Há 38 anos morando na Vila Tauri, localizada na cabeceira do Pedral do Lourenção, José Alves Bezerra, 70 anos, mais conhecido como Zeca, conta que escolheu o local para morar por conta da calmaria e tranquilidade. Vivendo da pesca, ela relembra que, antigamente, o Rio Tocantins era muito bom de peixe, lamentando que agora a quantidade diminuiu consideravelmente. Sem saber ao certo se é por conta do mexilhão que os peixes estão escassos, ele disse que está amedrontado com a situação.
“Não tenho lembrança de ter visto isso (mexilhão) ano passado. Se ele estava aqui era no fundo d’água e a gente não percebeu. Quando eu vi, me assustei. Fora que isso é fedorento demais. Eu nunca tinha visto isso aqui”.
O receio da presença dos mexilhões ao longo da margem do rio é enorme. Para Zeca, todo mundo está com medo, principalmente das doenças que possam surgir. “As pessoas estão deixando de banhar no rio por causa disso. Agora está todo mundo preocupado porque os poços estão secando e a gente tem que vir para a beira do rio pra tomar banho, lavar roupa. Está todo mundo com medo”, admite o pescador.
Para a pesquisadora Eliane Brabo, essa proliferação repentina se dá por conta da falta de predadores naturais. Na região tem alimento, espaço e não tem predador, por isso crescem exageradamente. “Essa chegada é um ‘boom’, depois eles tendem a um controle populacional e vão diminuir. Essa é uma espécie exótica, porque ela não é nativa da região. Na literatura, também chamamos de alienígena, para mostrar que ela é totalmente desconhecida para a localidade”.

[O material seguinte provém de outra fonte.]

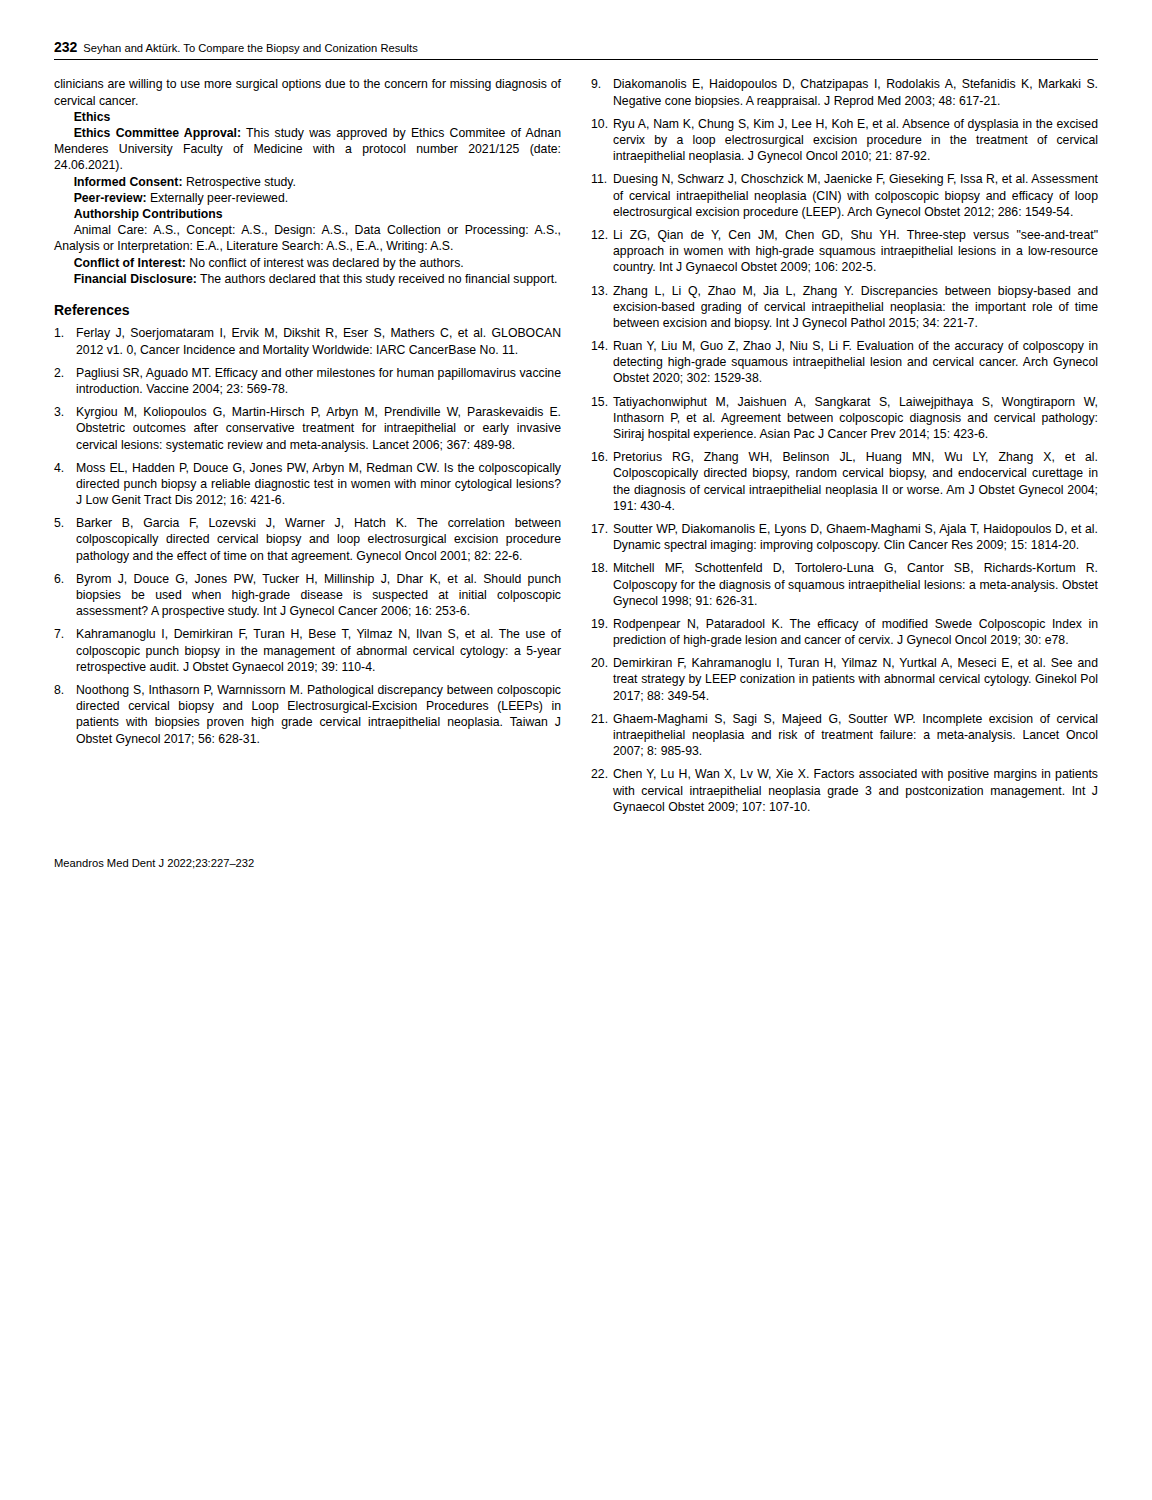232 Seyhan and Aktürk. To Compare the Biopsy and Conization Results
clinicians are willing to use more surgical options due to the concern for missing diagnosis of cervical cancer.
Ethics
Ethics Committee Approval: This study was approved by Ethics Commitee of Adnan Menderes University Faculty of Medicine with a protocol number 2021/125 (date: 24.06.2021).
Informed Consent: Retrospective study.
Peer-review: Externally peer-reviewed.
Authorship Contributions
Animal Care: A.S., Concept: A.S., Design: A.S., Data Collection or Processing: A.S., Analysis or Interpretation: E.A., Literature Search: A.S., E.A., Writing: A.S.
Conflict of Interest: No conflict of interest was declared by the authors.
Financial Disclosure: The authors declared that this study received no financial support.
References
Ferlay J, Soerjomataram I, Ervik M, Dikshit R, Eser S, Mathers C, et al. GLOBOCAN 2012 v1. 0, Cancer Incidence and Mortality Worldwide: IARC CancerBase No. 11.
Pagliusi SR, Aguado MT. Efficacy and other milestones for human papillomavirus vaccine introduction. Vaccine 2004; 23: 569-78.
Kyrgiou M, Koliopoulos G, Martin-Hirsch P, Arbyn M, Prendiville W, Paraskevaidis E. Obstetric outcomes after conservative treatment for intraepithelial or early invasive cervical lesions: systematic review and meta-analysis. Lancet 2006; 367: 489-98.
Moss EL, Hadden P, Douce G, Jones PW, Arbyn M, Redman CW. Is the colposcopically directed punch biopsy a reliable diagnostic test in women with minor cytological lesions? J Low Genit Tract Dis 2012; 16: 421-6.
Barker B, Garcia F, Lozevski J, Warner J, Hatch K. The correlation between colposcopically directed cervical biopsy and loop electrosurgical excision procedure pathology and the effect of time on that agreement. Gynecol Oncol 2001; 82: 22-6.
Byrom J, Douce G, Jones PW, Tucker H, Millinship J, Dhar K, et al. Should punch biopsies be used when high-grade disease is suspected at initial colposcopic assessment? A prospective study. Int J Gynecol Cancer 2006; 16: 253-6.
Kahramanoglu I, Demirkiran F, Turan H, Bese T, Yilmaz N, Ilvan S, et al. The use of colposcopic punch biopsy in the management of abnormal cervical cytology: a 5-year retrospective audit. J Obstet Gynaecol 2019; 39: 110-4.
Noothong S, Inthasorn P, Warnnissorn M. Pathological discrepancy between colposcopic directed cervical biopsy and Loop Electrosurgical-Excision Procedures (LEEPs) in patients with biopsies proven high grade cervical intraepithelial neoplasia. Taiwan J Obstet Gynecol 2017; 56: 628-31.
Diakomanolis E, Haidopoulos D, Chatzipapas I, Rodolakis A, Stefanidis K, Markaki S. Negative cone biopsies. A reappraisal. J Reprod Med 2003; 48: 617-21.
Ryu A, Nam K, Chung S, Kim J, Lee H, Koh E, et al. Absence of dysplasia in the excised cervix by a loop electrosurgical excision procedure in the treatment of cervical intraepithelial neoplasia. J Gynecol Oncol 2010; 21: 87-92.
Duesing N, Schwarz J, Choschzick M, Jaenicke F, Gieseking F, Issa R, et al. Assessment of cervical intraepithelial neoplasia (CIN) with colposcopic biopsy and efficacy of loop electrosurgical excision procedure (LEEP). Arch Gynecol Obstet 2012; 286: 1549-54.
Li ZG, Qian de Y, Cen JM, Chen GD, Shu YH. Three-step versus "see-and-treat" approach in women with high-grade squamous intraepithelial lesions in a low-resource country. Int J Gynaecol Obstet 2009; 106: 202-5.
Zhang L, Li Q, Zhao M, Jia L, Zhang Y. Discrepancies between biopsy-based and excision-based grading of cervical intraepithelial neoplasia: the important role of time between excision and biopsy. Int J Gynecol Pathol 2015; 34: 221-7.
Ruan Y, Liu M, Guo Z, Zhao J, Niu S, Li F. Evaluation of the accuracy of colposcopy in detecting high-grade squamous intraepithelial lesion and cervical cancer. Arch Gynecol Obstet 2020; 302: 1529-38.
Tatiyachonwiphut M, Jaishuen A, Sangkarat S, Laiwejpithaya S, Wongtiraporn W, Inthasorn P, et al. Agreement between colposcopic diagnosis and cervical pathology: Siriraj hospital experience. Asian Pac J Cancer Prev 2014; 15: 423-6.
Pretorius RG, Zhang WH, Belinson JL, Huang MN, Wu LY, Zhang X, et al. Colposcopically directed biopsy, random cervical biopsy, and endocervical curettage in the diagnosis of cervical intraepithelial neoplasia II or worse. Am J Obstet Gynecol 2004; 191: 430-4.
Soutter WP, Diakomanolis E, Lyons D, Ghaem-Maghami S, Ajala T, Haidopoulos D, et al. Dynamic spectral imaging: improving colposcopy. Clin Cancer Res 2009; 15: 1814-20.
Mitchell MF, Schottenfeld D, Tortolero-Luna G, Cantor SB, Richards-Kortum R. Colposcopy for the diagnosis of squamous intraepithelial lesions: a meta-analysis. Obstet Gynecol 1998; 91: 626-31.
Rodpenpear N, Pataradool K. The efficacy of modified Swede Colposcopic Index in prediction of high-grade lesion and cancer of cervix. J Gynecol Oncol 2019; 30: e78.
Demirkiran F, Kahramanoglu I, Turan H, Yilmaz N, Yurtkal A, Meseci E, et al. See and treat strategy by LEEP conization in patients with abnormal cervical cytology. Ginekol Pol 2017; 88: 349-54.
Ghaem-Maghami S, Sagi S, Majeed G, Soutter WP. Incomplete excision of cervical intraepithelial neoplasia and risk of treatment failure: a meta-analysis. Lancet Oncol 2007; 8: 985-93.
Chen Y, Lu H, Wan X, Lv W, Xie X. Factors associated with positive margins in patients with cervical intraepithelial neoplasia grade 3 and postconization management. Int J Gynaecol Obstet 2009; 107: 107-10.
Meandros Med Dent J 2022;23:227–232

Ela explica que já existem estudos de doenças que estão presentes em alguns moluscos, e salienta que é importante fazer uma análise detalhada para verificar se esses organismos também trazem fungos, bactérias e vírus que possam causas algum problema de saúde, principalmente porque na localidade do Pedral do Lourenção existem muitas comunidades populacionais que mantêm contato direto com o mexilhão.
ANÁLISE MOLECULAR
“Nós vamos levar uma amostra para ser feita a análise molecular. É preciso fazer um estudo taxinômico para caracterizá-lo como mexilhão dourado. Vamos tirar uma quantidade suficiente para fazer a identificação, contagem populacional da espécie e análise molecular. Quando a gente os retira da rocha, eles se mantêm vivos por pouco tempo. Então, vamos colocar um preservante, o álcool 70, para que a matéria não apodreça. Eles são muito pequenos, mas com tamanhos diversos. Mas, em média eles têm dois centímetros. São indivíduos que ficam fixados ao substrato, no caso aqui na rocha. Precisamos identificar se essa infestação é causada por uma espécie nativa ou por uma espécie exótica que encontrou um ambiente propício para se desenvolver”, finaliza a pesquisadora.
A equipe do Instituto Evandro Chagas realizou a coleta da água do Rio Tocantins em três pontos, além da coleta do molusco bivalve. Os pesquisadores e técnicos seguiram para o município de Tucuruí onde também realizaram coletas de água no antigo lixão e na comunidade Terra Viva, a pedido do Ministério Público Estadual.